After scoring only three points in his first game back, Wade delivered a vintage performance against the Heat’s eventual playoff opponent on Feb. 27 scoring 15 of his 27 points in the fourth quarter to secure a one-point victory.
“He knew what the deal was,” Heat coach Erik Spoelstra said. “We were already kind of set with our rotation. It was one the first thing he said, ‘I don’t want to disrupt anything. I'll come off the bench. I'll play with the second unit and we'll make this work. Don't worry about me.’ That's awesome. There's probably not a lot of Hall of Fame players his age or who still has his ability to have those moments that would still be willing to do that.”
Wade averaged 12.0 points, 3.4 rebounds and 3.1 assists in 22.3 minutes per game during the final 21 games of the regular season to help the Heat makes the playoffs.
“I loved [the way he fit in],” Spoelstra said. “Each day he's been back I've just been trying to enjoy it. I didn't think that this would happen this year. I thought maybe that this would be one of those situations down the line maybe, a ceremonial signing to have him back. Then when it happened so quickly he fit right in and it just speaks to his humility. He said it in one of our first team meetings that he was grateful for all the guys to open up their arms and welcome him back to this team. And the guys were saying this is your franchise. He has that kind of awareness and humility and he didn't want to step in and step on somebody else's role. He just wanted to fit in and be one of the guys.”
Wade delivered another clutch performance in Game 2 when he scored 28 points to help Miami secure its lone victory of the series.
Wade, who also scored 25 in Game 4, averaged 16.6 points, 4.2 rebounds and 3.6 assists and shot 44.3 percent from the field during the fives games of the series.
“I’m always blown away by Dwyane Wade,” Sixers coach Brett Brown said prior to Game 5. “I mean, I look at Manu [Ginobili] the other night like ridiculous stuff and you look at what Dwyane is doing here and you think, ‘When are they done? When are they done?’ They just seem never to go away. There’s a pace and poise that he plays with and there’s a presence and a class and he just is somebody that I incredibly respect.”
Wade couldn't finish with another heroic effort Tuesday, finishing with 11 points on 4 of 15 shooting and finished with five rebounds and five assists.
But his return to the franchise that drafted him was a fun and impactful one regardless.
“Coming into this year and not knowing how this year was going to play out at all, starting the season in Chicago then moving to Cleveland and ending in Miami, I couldn’t ask for a better ending to it,” Wade said. “I was like a kid my whole time back, just happy and thrilled to be back and be around these individuals on my team and getting the chance to be in the trenches with them.
“To be here, to be back, to be a part of that, to be a part of leading not only by voice but leading by example, laying it all out on the line with these guys, I felt good about that. I felt good about the Miami Heat whole organization and its future and the kind of players and the kind of people that are in that locker room and in the organization. I was thankful that I could come back and be a part of that.”
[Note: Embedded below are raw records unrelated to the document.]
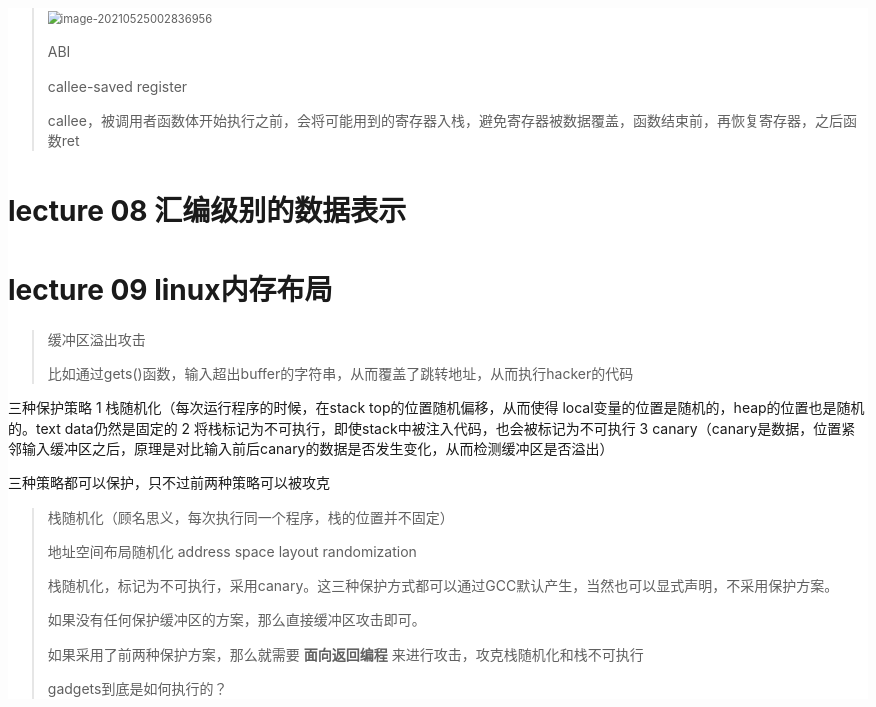 ><img src="https://yszhou.oss-cn-beijing.aliyuncs.com/img/20210525002844.png" alt="image-20210525002836956" style="zoom:80%;" />
>
>
>
>ABI
>
>callee-saved register
>
>callee，被调用者函数体开始执行之前，会将可能用到的寄存器入栈，避免寄存器被数据覆盖，函数结束前，再恢复寄存器，之后函数ret



# lecture 08 汇编级别的数据表示



# lecture 09 linux内存布局





>
>
>缓冲区溢出攻击
>
>比如通过gets()函数，输入超出buffer的字符串，从而覆盖了跳转地址，从而执行hacker的代码



三种保护策略
1 栈随机化（每次运行程序的时候，在stack top的位置随机偏移，从而使得 local变量的位置是随机的，heap的位置也是随机的。text data仍然是固定的
2 将栈标记为不可执行，即使stack中被注入代码，也会被标记为不可执行
3 canary（canary是数据，位置紧邻输入缓冲区之后，原理是对比输入前后canary的数据是否发生变化，从而检测缓冲区是否溢出）

三种策略都可以保护，只不过前两种策略可以被攻克

>
>
>栈随机化（顾名思义，每次执行同一个程序，栈的位置并不固定）
>
>地址空间布局随机化
>address space layout randomization
>
>
>
>栈随机化，标记为不可执行，采用canary。这三种保护方式都可以通过GCC默认产生，当然也可以显式声明，不采用保护方案。
>
>如果没有任何保护缓冲区的方案，那么直接缓冲区攻击即可。
>
>如果采用了前两种保护方案，那么就需要 **面向返回编程** 来进行攻击，攻克栈随机化和栈不可执行
>
>gadgets到底是如何执行的？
Spoelstra said Tuesday he didn’t even want to think of the possibility of Wade retiring.
“I don't even want to go there,” Spoelstra said. “You're going to make me emotional if we start to think about that or talk about that right now. To do what he did as a Hall of Famer, I've coached him as a leading scorer in the league, as a champion in this league where he had to take a secondary role to the best player in the league. I've coached him now in this role now that I think none of us would have ever imagined in Wade would be coming off the bench. But he's handled all of these roles with incredible class and dignity. He can play this role forever. I don't know if he will choose to do that. But also again it speaks to his character and his humility that he would be willing to take on a role like this.”